PhD., University of Maryland
Jonathan is a published author and recently completed a book on physics and applied mathematics.
Wave interference is the result of the interactions of multiple waves. Types of interference include constructive and destructive interferences. The difference between the two is the relative displacement of the waves. Wave interference often causes wave beats. Wave pulse is a short, non periodic, wave formed by a single input of energy rather than a continuous or repeated input of energy.
So let's talk about wave interference this is what happens when waves collide. Now it's really kind of a strange term to use for what actually happens because when waves actually are both affecting a medium at the same time they don't really interfere with each other although that's what we call it. What they really is they add together and then they move through each other and then once they've moved through each other, they go on as if nothing ever happened like 2 ships passing in the night. So suppose that I've got a wave here a little pulse coming with amplitude a and it's going to the right and I've got another pulse with amplitude b and he's going to the left. Alright when they reach the same point, the amplitude of the pulse that I get is a plus b. But notice that I don't have any arrows, that's because this guy consists of a part that's moving to the left and a part that's moving to the right, you can't say that this pulse right here is moving either to the left or to the right because it's really kind of doing both.
This property is called super position, when I add 2 waves together they are said to be super pose. It's almost like what you have when you super impose images but we just get rid of the im. Alright once the, this guy the super position is done they just kind of pass through each other and notice the smaller guy is now on the left and is still moving to the left. The bigger guy is on the right now and he's moving to the right so it's important to understand that these 2 waves have passed through each other they did not bounce off each other that's not the way it works because sometimes it kind of looks like that, like for example if both of these were the same height you wouldn't be able to tell the difference kind of why I made them different heights.
Alright this is called constructive interference, now constructive interference is what happens whenever the disturbances in both of the waves are in the same direction. And so when that happens when the 2 waves are overlapping the amplitudes add the 2 waves will add together and we get a larger wave. So the interference has constructed a larger wave. When the disturbances are in opposite directions we get destructive interference, in this case we subtract and now we get a smaller wave. Alright so let's look at what happens here when I've got a wave going to the right and another wave going to the left, this guy is disturbance down and this one is a disturbance up and they both have the same amplitude. And let's just see what happens when they super pose, alright here we go. As they come in they start to overlap, they're not fully overlapping but what I've done to try to illustrate what's happening is I've drawn the top guy in blue and the bottom guy in green. The sum is black, so see the sum comes over the green takes over but the blue is 0. The blue hasn't reached there yet so I get a little pulse down shorter and all down and he's still moving to the right.
Then here the blue and the green are both there, so when I add those together it's a minus a well that's 0. So this black line is just flat here, it looks like there's no wave there at all but really there's 2 waves there in cognito. Alright then over here the blue guy is there but the green guy is done, so that means that again I get this little black super position of the 2 waves which is thinner and all up this time.
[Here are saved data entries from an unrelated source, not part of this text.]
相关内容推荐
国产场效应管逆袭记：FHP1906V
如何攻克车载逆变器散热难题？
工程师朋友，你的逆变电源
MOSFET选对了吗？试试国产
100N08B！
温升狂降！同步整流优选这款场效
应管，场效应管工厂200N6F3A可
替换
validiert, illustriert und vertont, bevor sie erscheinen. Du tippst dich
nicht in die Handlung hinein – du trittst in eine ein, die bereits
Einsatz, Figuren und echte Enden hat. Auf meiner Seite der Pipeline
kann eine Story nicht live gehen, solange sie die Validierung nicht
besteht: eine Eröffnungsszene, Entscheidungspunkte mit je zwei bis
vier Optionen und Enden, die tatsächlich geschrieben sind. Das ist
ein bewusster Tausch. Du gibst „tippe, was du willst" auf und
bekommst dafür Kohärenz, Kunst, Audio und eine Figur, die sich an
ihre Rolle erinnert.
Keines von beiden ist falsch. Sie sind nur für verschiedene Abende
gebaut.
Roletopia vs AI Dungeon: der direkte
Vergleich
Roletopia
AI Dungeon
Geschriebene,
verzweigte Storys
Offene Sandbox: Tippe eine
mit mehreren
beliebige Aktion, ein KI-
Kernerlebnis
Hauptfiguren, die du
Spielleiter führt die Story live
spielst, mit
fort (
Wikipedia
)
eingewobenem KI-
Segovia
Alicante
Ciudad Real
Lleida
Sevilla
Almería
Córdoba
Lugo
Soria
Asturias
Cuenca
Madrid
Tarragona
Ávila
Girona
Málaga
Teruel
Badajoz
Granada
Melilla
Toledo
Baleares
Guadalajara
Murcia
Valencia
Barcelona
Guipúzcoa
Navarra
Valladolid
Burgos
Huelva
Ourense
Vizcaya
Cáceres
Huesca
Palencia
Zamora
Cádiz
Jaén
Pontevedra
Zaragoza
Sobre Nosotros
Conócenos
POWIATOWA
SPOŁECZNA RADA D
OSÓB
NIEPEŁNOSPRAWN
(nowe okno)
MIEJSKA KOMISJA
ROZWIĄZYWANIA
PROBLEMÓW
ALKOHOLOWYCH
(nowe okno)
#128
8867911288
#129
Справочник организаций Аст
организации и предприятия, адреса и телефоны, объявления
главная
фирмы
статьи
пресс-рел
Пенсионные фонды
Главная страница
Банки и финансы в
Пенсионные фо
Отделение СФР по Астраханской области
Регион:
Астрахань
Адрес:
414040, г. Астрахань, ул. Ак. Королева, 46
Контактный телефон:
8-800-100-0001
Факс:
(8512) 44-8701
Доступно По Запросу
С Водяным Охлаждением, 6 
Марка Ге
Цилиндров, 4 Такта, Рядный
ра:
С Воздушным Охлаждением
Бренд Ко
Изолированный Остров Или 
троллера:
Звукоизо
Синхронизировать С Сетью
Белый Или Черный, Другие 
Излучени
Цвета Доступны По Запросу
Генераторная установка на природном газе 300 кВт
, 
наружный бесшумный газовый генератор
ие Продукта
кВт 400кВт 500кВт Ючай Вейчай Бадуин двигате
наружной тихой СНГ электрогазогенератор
Alright moving on in time now the 2 waves are exactly on top of each other. The blue and the green are both there but what happens when I add them together? I get 0 everywhere so this is called totally destructive interference. I have 2 waves there but it doesn't look like I got anything going on, notice that I've got a arrow the blue guy is still moving to the left and the green guy is still moving to the right but I just can't see anything in the wave form. But I wait a little ebit longer and now the blue guy has passed through that region and the green guy has passed through on the other side. So now it looks just like it did over here except they're reversed. So it goes over I get little short pulse up then I get totally destructive interference flat then I get little short pulse down then no waves.
And then once they're done interfering, they pass through each other and they just go on as if nothing ever happened. It's really just that simple, you just have to do it exactly like that add them together when they're on top of each other, when they're not on top of each other anymore pretend that they're just moving separately because that's what they're doing. Alright now in a more complicated situation we've got sound waves so now let's imagine that we've got 2 sources of sound waves and they're both sending out waves. So let's see how this looks. Alright so we've got red source here, we've got green source here. The red circles represent places where I have a condensation of more sound waves from the red source. The green circles represent places where I've got a condensation from a green sound source. So let's see what happens when we watch these different waves fronts going out. Alright when I've got 2 condensations at the same place like here and here and here and here and here that's constructive interference. They're both condensations, they're both acting to push the molecules together and that means that I get a line of constructive interference right here.
On the other hand if I look along here I've got constructive for the greens and constructive for the reds but in different places. So in between I've got it the other way so the constructive, I'm sorry the condensation for the green takes place at the same point at the rarefaction for the red and so that adds together to give me nothing, so these are destructive interference and you can actually see this just by looking at it. Destructive, constructive, destructive, constructive, so I get these waves that come out of the center between the 2 sources that are associated with constructive and destructive interference. So this is called an interference pattern and these are very, very important when studying sound waves coming from 2 different sound sources and also it comes a lot when people are studying 2 different light sources. So that's interference.